Transcribe the data underneath exactly. No images belong in your version.

§

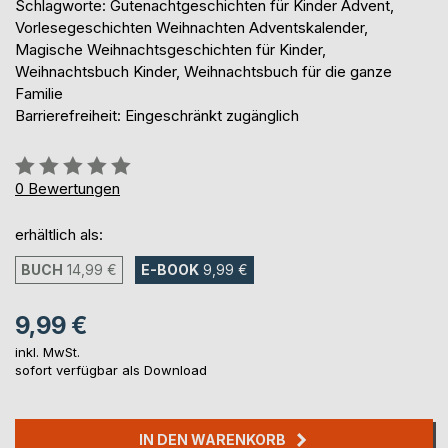
Schlagworte: Gutenachtgeschichten für Kinder Advent,
Vorlesegeschichten Weihnachten Adventskalender,
Magische Weihnachtsgeschichten für Kinder,
Weihnachtsbuch Kinder, Weihnachtsbuch für die ganze
Familie
Barrierefreiheit: Eingeschränkt zugänglich
Bewertung::
0%
0
Bewertungen
erhältlich als:
BUCH
14,99 €
E-BOOK
9,99 €
9,99 €
inkl. MwSt.
sofort verfügbar als Download
IN DEN WARENKORB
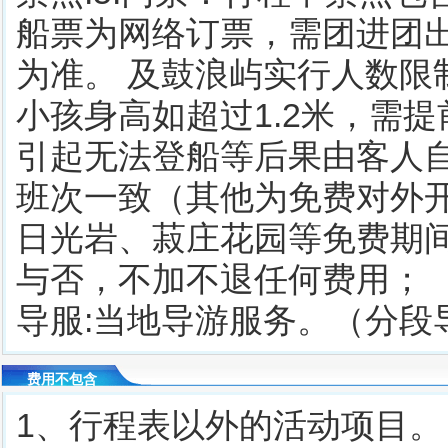
船票为网络订票，需团进团
为准。 及鼓浪屿实行人数
小孩身高如超过1.2米，需
引起无法登船等后果由客人
班次一致（其他为免费对外
日光岩、菽庄花园等免费期
与否，不加不退任何费用；
导服:当地导游服务。（分段
费用不包含
1、行程表以外的活动项目。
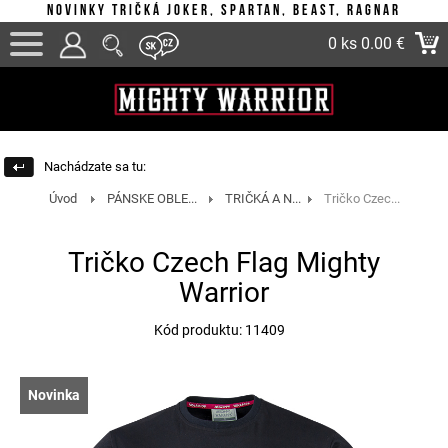
Novinky tričká Joker, Spartan, Beast, Ragnar
0 ks
0.00 €
Nachádzate sa tu:
Úvod
PÁNSKE OBLE...
TRIČKÁ A N...
Tričko Czec...
Tričko Czech Flag Mighty
Warrior
Kód produktu: 11409
Novinka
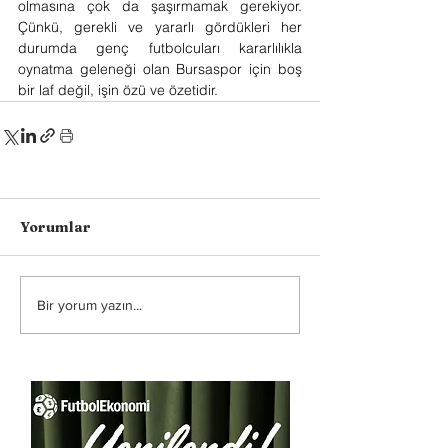
olmasına çok da şaşırmamak gerekiyor. 
Çünkü, gerekli ve yararlı gördükleri her 
durumda genç futbolcuları kararlılıkla 
oynatma geleneği olan Bursaspor için boş 
bir laf değil, işin özü ve özetidir.
Yorumlar
Bir yorum yazın...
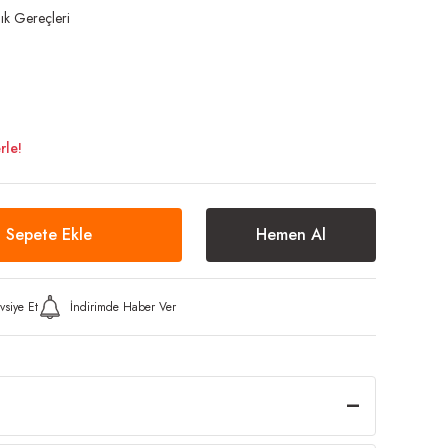
ık Gereçleri
rle!
Sepete Ekle
Hemen Al
vsiye Et
İndirimde Haber Ver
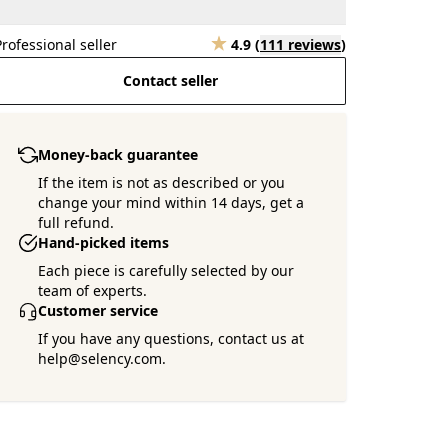
Professional seller
4.9
(
111 reviews
)
Contact seller
Money-back guarantee
If the item is not as described or you
change your mind within 14 days, get a
full refund.
Hand-picked items
Each piece is carefully selected by our
team of experts.
Customer service
If you have any questions, contact us at
help@selency.com.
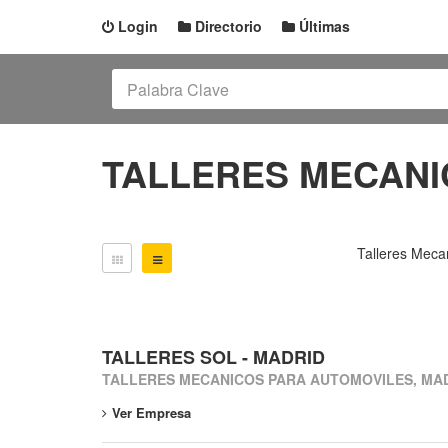
Login
Directorio
Últimas
TALLERES MECANI
Talleres Meca
TALLERES SOL - MADRID
TALLERES MECANICOS PARA AUTOMOVILES, MA
Ver Empresa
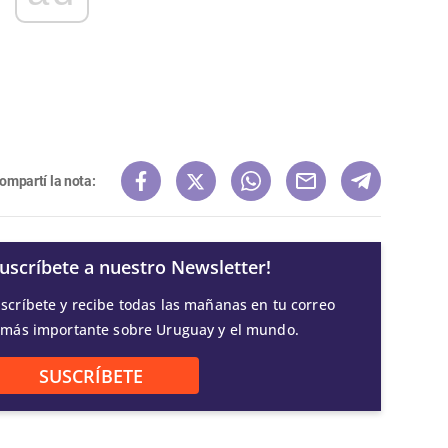
ompartí la nota:
Suscríbete a nuestro Newsletter!
scríbete y recibe todas las mañanas en tu correo
 más importante sobre Uruguay y el mundo.
SUSCRÍBETE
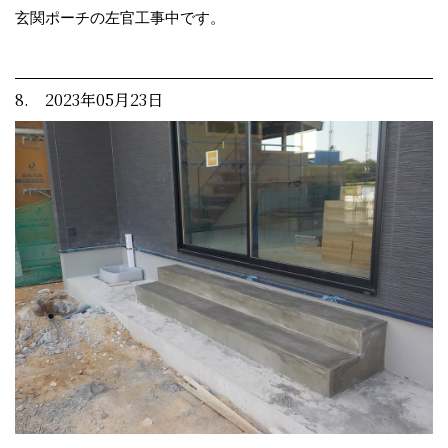
玄関ポーチの左官工事中です。
8. 2023年05月23日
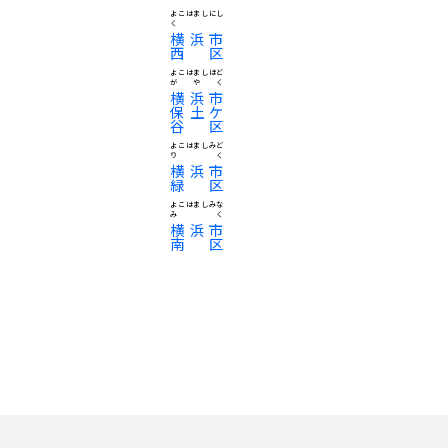
よこはましにし
く
横浜市
西区
よこはましほど
がやく
横浜市
保土ケ
谷区
よこはましみど
りく
横浜市
緑区
よこはましみな
みく
横浜市
南区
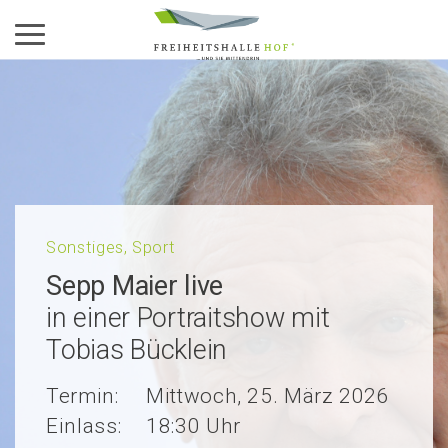
Aktiviere das Menü
Sonstiges, Sport
Sepp Maier live
in einer Portraitshow mit
Tobias Bücklein
Termin:
Mittwoch, 25. März 2026
Einlass:
18:30 Uhr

§

» **Reply to the exercise**
Schlagworte: Gutenachtgeschichten für Kinder Advent,
Vorlesegeschichten Weihnachten Adventskalender,
Magische Weihnachtsgeschichten für Kinder,
Weihnachtsbuch Kinder, Weihnachtsbuch für die ganze
Familie
Barrierefreiheit: Eingeschränkt zugänglich
Bewertung::
0%
0
Bewertungen
erhältlich als:
BUCH
14,99 €
E-BOOK
9,99 €
9,99 €
inkl. MwSt.
sofort verfügbar als Download
IN DEN WARENKORB
船票为网络订票，需团进团
为准。 及鼓浪屿实行人数
小孩身高如超过1.2米，需
引起无法登船等后果由客人
班次一致（其他为免费对外
日光岩、菽庄花园等免费期
与否，不加不退任何费用；
导服:当地导游服务。（分段
费用不包含
1、行程表以外的活动项目。
Novinky tričká Joker, Spartan, Beast, Ragnar
0 ks
0.00 €
Nachádzate sa tu:
Úvod
PÁNSKE OBLE...
TRIČKÁ A N...
Tričko Czec...
Tričko Czech Flag Mighty
Warrior
Kód produktu: 11409
Novinka
olmasına çok da şaşırmamak gerekiyor. 
Çünkü, gerekli ve yararlı gördükleri her 
durumda genç futbolcuları kararlılıkla 
oynatma geleneği olan Bursaspor için boş 
bir laf değil, işin özü ve özetidir.
Yorumlar
Bir yorum yazın...
ık Gereçleri
rle!
Sepete Ekle
Hemen Al
vsiye Et
İndirimde Haber Ver
Professional seller
4.9
(
111 reviews
)
Contact seller
Money-back guarantee
If the item is not as described or you
change your mind within 14 days, get a
full refund.
Hand-picked items
Each piece is carefully selected by our
team of experts.
Customer service
If you have any questions, contact us at
help@selency.com.
Login
Directorio
Últimas
TALLERES MECANI
Talleres Meca
TALLERES SOL - MADRID
TALLERES MECANICOS PARA AUTOMOVILES, MA
Ver Empresa
ompartí la nota:
Suscríbete a nuestro Newsletter!
scríbete y recibe todas las mañanas en tu correo
 más importante sobre Uruguay y el mundo.
SUSCRÍBETE
玄関ポーチの左官工事中です。
8. 2023年05月23日
よこはましにし
く
横浜市
西区
よこはましほど
がやく
横浜市
保土ケ
谷区
よこはましみど
りく
横浜市
緑区
よこはましみな
みく
横浜市
南区
Aktiviere das Menü
Sonstiges, Sport
Sepp Maier live
in einer Portraitshow mit
Tobias Bücklein
Termin:
Mittwoch, 25. März 2026
Einlass:
18:30 Uhr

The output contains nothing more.